## 本文抜粋
パイクス峯に富士山の溶岩 富士吉田市の姉妹都市・コロラドスプリングス市からの便り

 富士吉田市の姉妹都市コロラドスプリングス市の郊外にある海抜4300メートルの、パイクス峯の頂上に、富士吉田市から贈られた富士山の溶岩が飾られた。昨年の大みそかの夜から今年の元日にかけて雪の降る中をホース市長みずからが持ち上げたもので、その時の写真と詳報が、山梨日日新聞社に届けられた。

 「コロラドスプリングス市のパイクス峯と富士吉田市の富士山はこれから永久に手をつないでゆくだろう。〝東は東、西は西、共に合する時はない〟ということわざのようにこの2つの霊峯も地球上、はるかに離れている。しかし今やコロラドスプリングスのホース市長と富士吉田の渡辺新市長をはじめ両市の姉妹市委員やパイクス・アダマン登山クラブの人たちの力で、2つの山と2つの市が友好的な結びつきを見るに至った…」とこういう書き出しで当時の模様をつぎのように伝えている。

コレクションから抽出したデータ:
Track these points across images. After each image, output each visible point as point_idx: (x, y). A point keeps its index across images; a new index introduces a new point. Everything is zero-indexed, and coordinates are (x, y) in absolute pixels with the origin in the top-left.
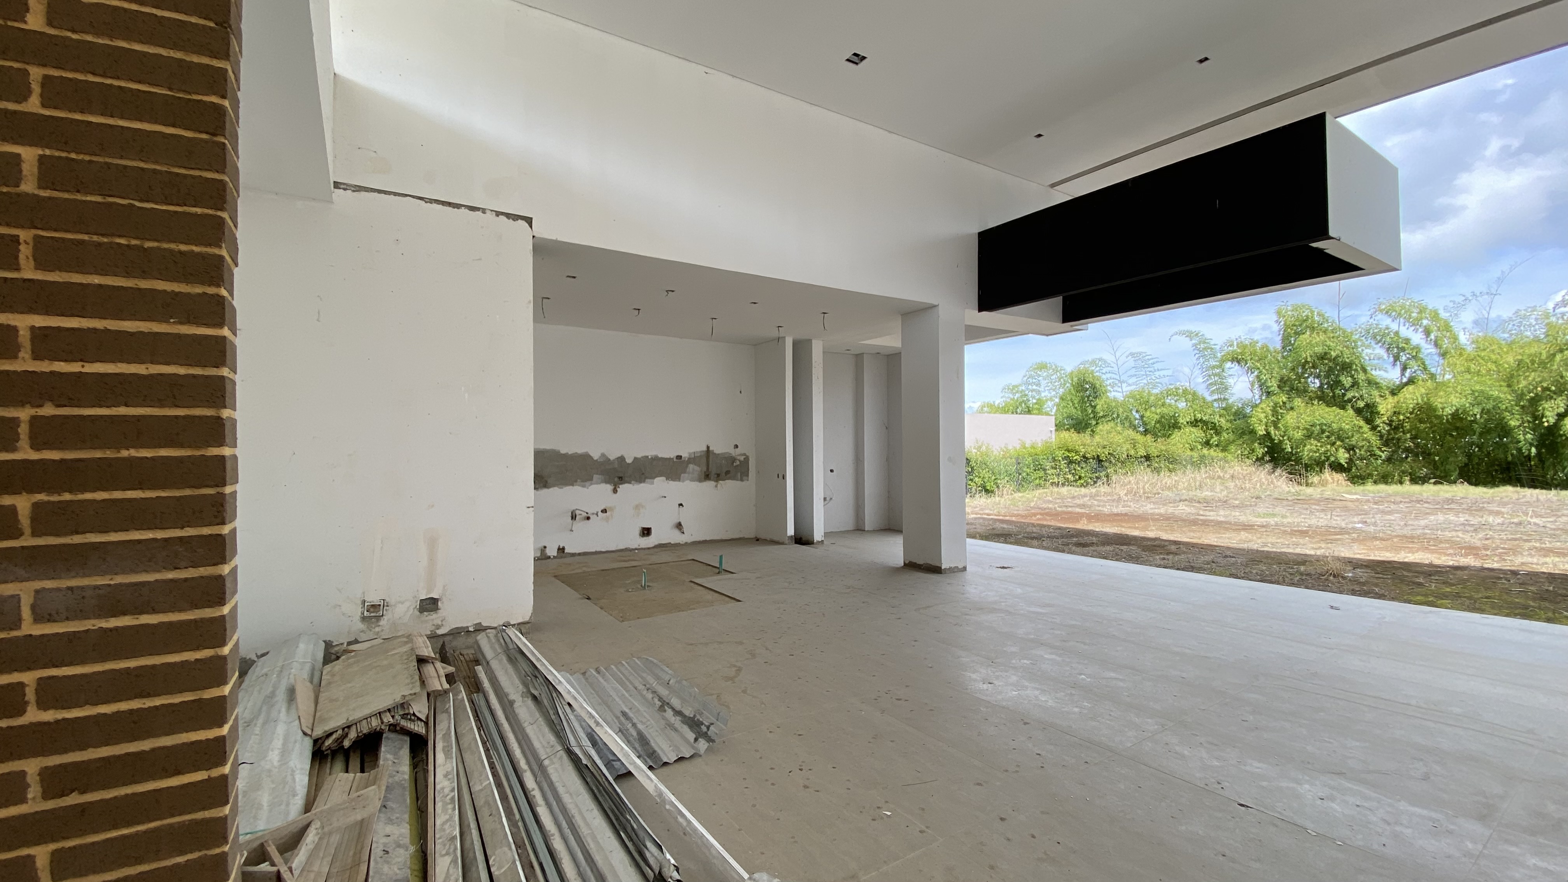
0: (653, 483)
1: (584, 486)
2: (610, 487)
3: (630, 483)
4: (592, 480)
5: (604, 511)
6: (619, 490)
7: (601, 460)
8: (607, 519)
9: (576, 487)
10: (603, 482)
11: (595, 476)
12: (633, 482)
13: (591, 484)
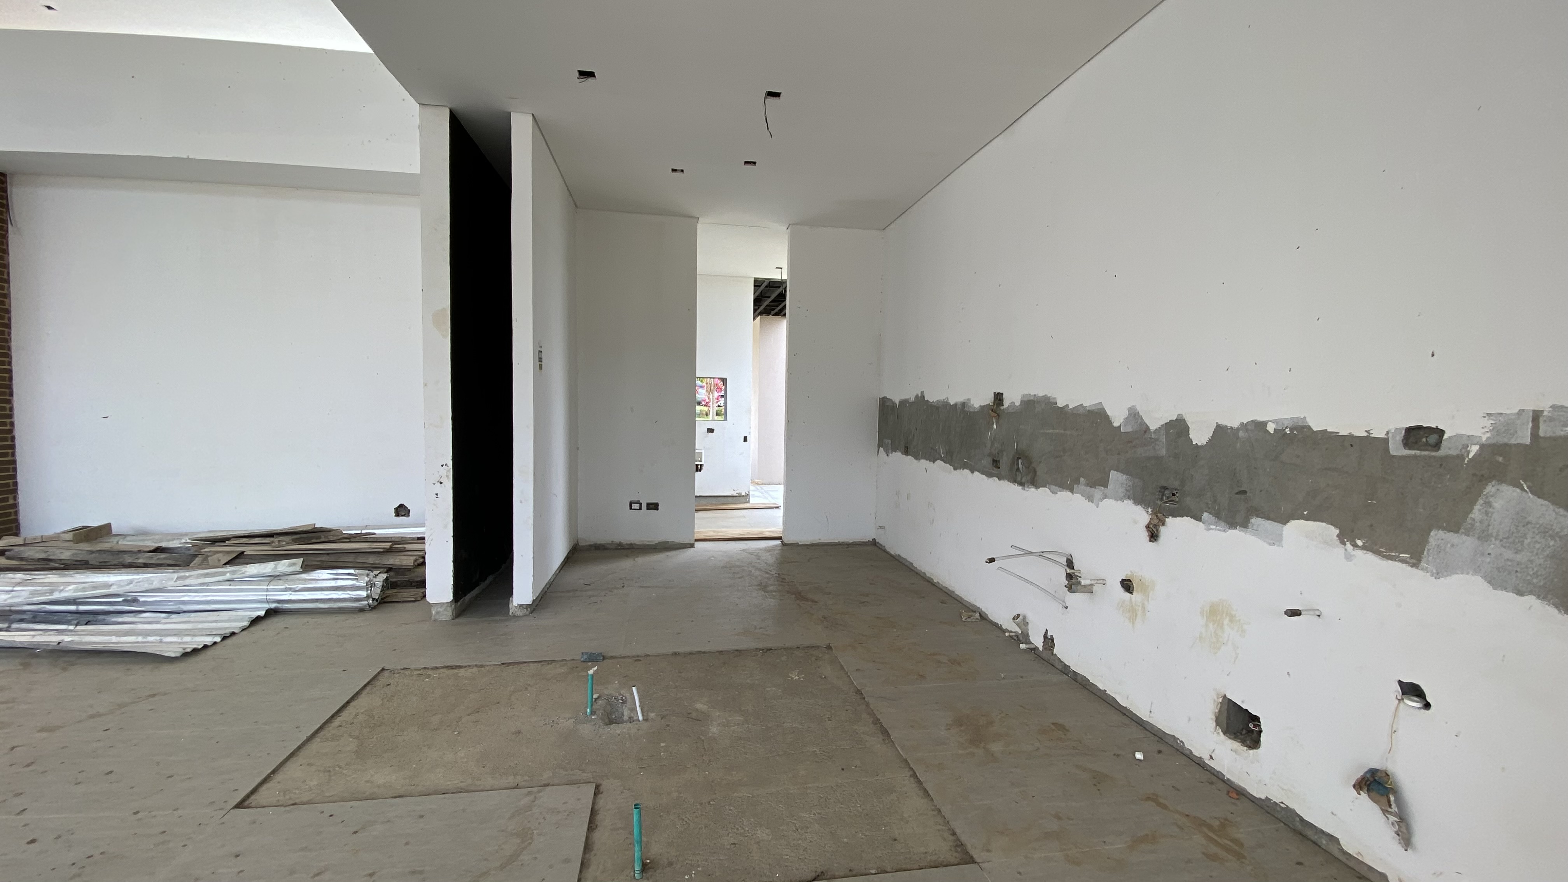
0: (1277, 540)
1: (1090, 499)
2: (1142, 516)
3: (1198, 518)
4: (1105, 485)
5: (1127, 585)
6: (1164, 532)
7: (1129, 429)
8: (1132, 614)
9: (1078, 496)
10: (1129, 498)
11: (1114, 475)
12: (1206, 515)
13: (1105, 497)
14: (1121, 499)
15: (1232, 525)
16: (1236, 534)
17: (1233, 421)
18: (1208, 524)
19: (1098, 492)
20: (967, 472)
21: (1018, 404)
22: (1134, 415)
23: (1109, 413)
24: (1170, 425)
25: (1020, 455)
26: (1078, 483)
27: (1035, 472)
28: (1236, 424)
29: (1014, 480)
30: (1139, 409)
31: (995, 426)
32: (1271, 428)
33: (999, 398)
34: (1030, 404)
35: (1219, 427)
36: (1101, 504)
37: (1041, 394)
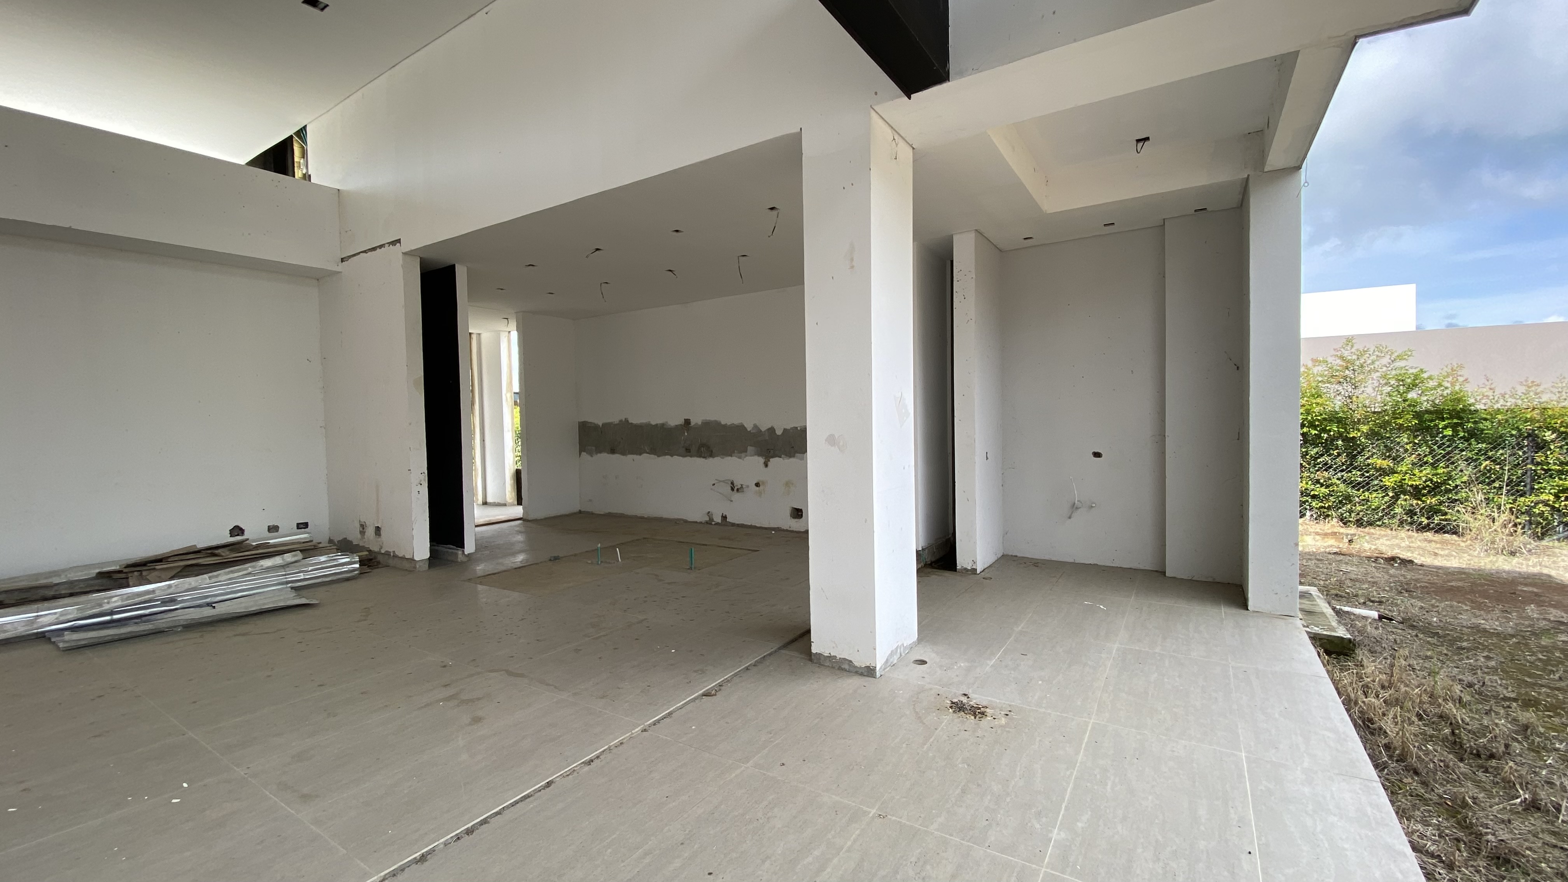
1: (740, 458)
2: (761, 460)
3: (781, 457)
4: (746, 452)
5: (757, 485)
6: (770, 464)
7: (754, 431)
8: (760, 494)
9: (734, 458)
10: (756, 455)
11: (749, 448)
12: (783, 456)
13: (746, 456)
14: (753, 456)
15: (790, 457)
16: (792, 460)
17: (788, 427)
18: (783, 458)
19: (743, 455)
20: (668, 457)
21: (700, 423)
22: (755, 426)
23: (745, 426)
24: (769, 429)
25: (703, 445)
26: (734, 453)
27: (712, 451)
28: (789, 428)
29: (700, 456)
30: (757, 424)
31: (686, 434)
32: (799, 429)
33: (687, 422)
34: (707, 424)
35: (784, 429)
36: (745, 459)
37: (713, 419)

## 課題の目的
パイクス峯に飾られた富士山の溶岩についての記事を、最後の文の後から書き継いでください。 上記の項目は、記事とは別の資料です。

## 課題への回答
 冬のパイクス峯に登るのはとても楽ではない。雪が積もり風が強い。何回も訓練をうけた専門の登山家でなくてはできない業だ。しかし若いホース市長は決意した。「ことしの年男に、選ばれた以上は、姉妹都市の記念行事としてもぜひ自分で富士山の溶岩を持っていきたい」と。

 ホース市長は登山装備に身を固め、溶岩と消防団のハッピをリュックに納めて大みそかの夜、出発した。ハッピは昨年12月にコロラドスプリングス市を訪れた富士吉田市医師会長羽田曄さんが持参したもので「富士吉田市市長」と書かれている。ホース市長の登山には世界的に有名なアダマン登山クラブの会員5人も同行した。

 一行は大みそかの夜、7合目の小屋に一泊した。元日は早朝に起き、午後になってやっと頂上の小屋に着いた。登って行く途中、一行はふもとのコロラドスプリングス市内に向けて鏡で太陽の光を反射させた。これにこたえて市民もまた鏡で声援の光を送った。この時、市内は一せいに数千の光がキラキラときらめいて、それを見て何ともいえない感激に、勇気がわきでたと市長はいっている。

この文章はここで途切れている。